When the decompressor loses synchronicity with the compressor, the RoHC standard defines a mechanism for recovery. The recovery mechanism entails an exchange of signals between the compressor and the decompressor followed by reverting to a state where packets are sent with little or no compression. This recovery mechanism is costly. In particular, the recovery mechanism requires extra signaling between the decompressor and the compressor (e.g., transmitting feedback negative acknowledgements) to inform the compressor of the loss of synchronization. The compressor must then react by generating and transmitting less compressed RoHC packet types. In addition, the recovery mechanism results in a delay before the compressor and the decompressor are able to return back to the RoHC peer-to-peer highest possible compression state due to round-trip delays associated with signaling, reaction to the received signals at the compressor, and possibly acknowledgements sent to the new RoHC packet types generated by the compressor. The recovery mechanism also results in wasted radio link, or air link, bandwidth because end user packets are discarded while the compressor and the decompressor attempt to regain synchronicity and reach the highest compression state. Further, the first few user packets sent by the compressor when attempting to regain synchronicity are sent in a less compressed form. In the worst case, the first few user packets when attempting to regain synchronicity are sent as uncompressed Initialization and Refresh (IR) packets. The less compressed or uncompressed packets translate to wasted air link bandwidth.

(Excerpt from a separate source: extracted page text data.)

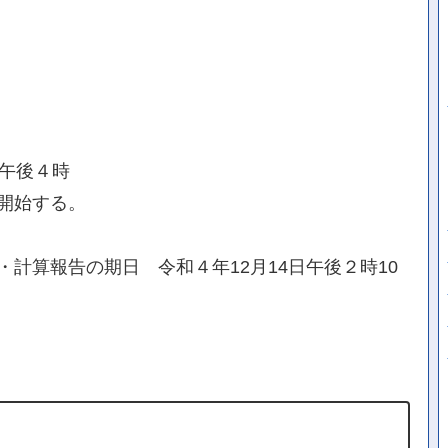
日午後４時
開始する。
計算報告の期日 令和４年12月14日午後２時10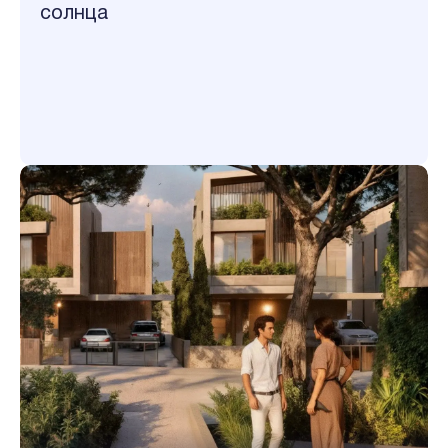
солнца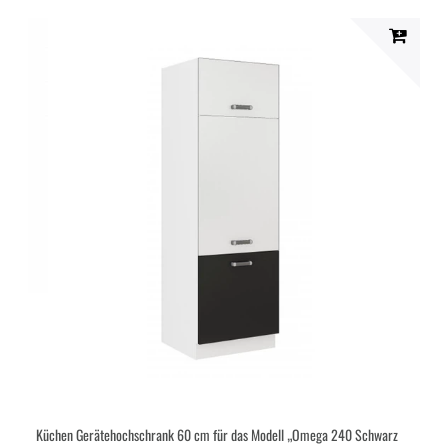
Küchen Gerätehochschrank 60 cm für das Modell „Omega 240 Schwarz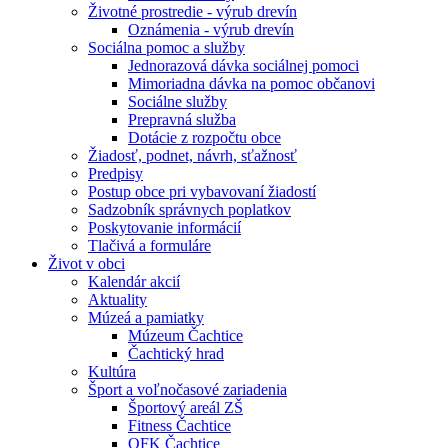
Životné prostredie - výrub drevín
Oznámenia - výrub drevín
Sociálna pomoc a služby
Jednorazová dávka sociálnej pomoci
Mimoriadna dávka na pomoc občanovi
Sociálne služby
Prepravná služba
Dotácie z rozpočtu obce
Žiadosť, podnet, návrh, sťažnosť
Predpisy
Postup obce pri vybavovaní žiadostí
Sadzobník správnych poplatkov
Poskytovanie informácií
Tlačivá a formuláre
Život v obci
Kalendár akcií
Aktuality
Múzeá a pamiatky
Múzeum Čachtice
Čachtický hrad
Kultúra
Šport a voľnočasové zariadenia
Športový areál ZŠ
Fitness Čachtice
OFK Čachtice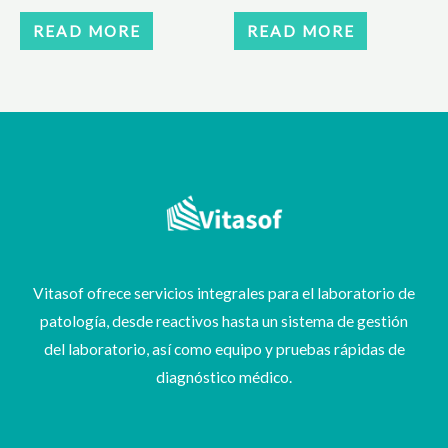
READ MORE
READ MORE
Vitasof ofrece servicios integrales para el laboratorio de
patología, desde reactivos hasta un sistema de gestión
del laboratorio, así como equipo y pruebas rápidas de
diagnóstico médico.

The recovery mechanism also requires a substantial amount of time to regain synchronicity between the compressor and the decompressor. Lastly, the recovery mechanism results in a poor end-user experience in terms of the percentage of correctly decompressed packets being received and the time taken to recover from a burst of lost packets.
In light of the discussion above, there is a need for systems and methods for RoHC optimization to more efficiently and proactively protect against context desynchronization resulting from a burst of lost packets.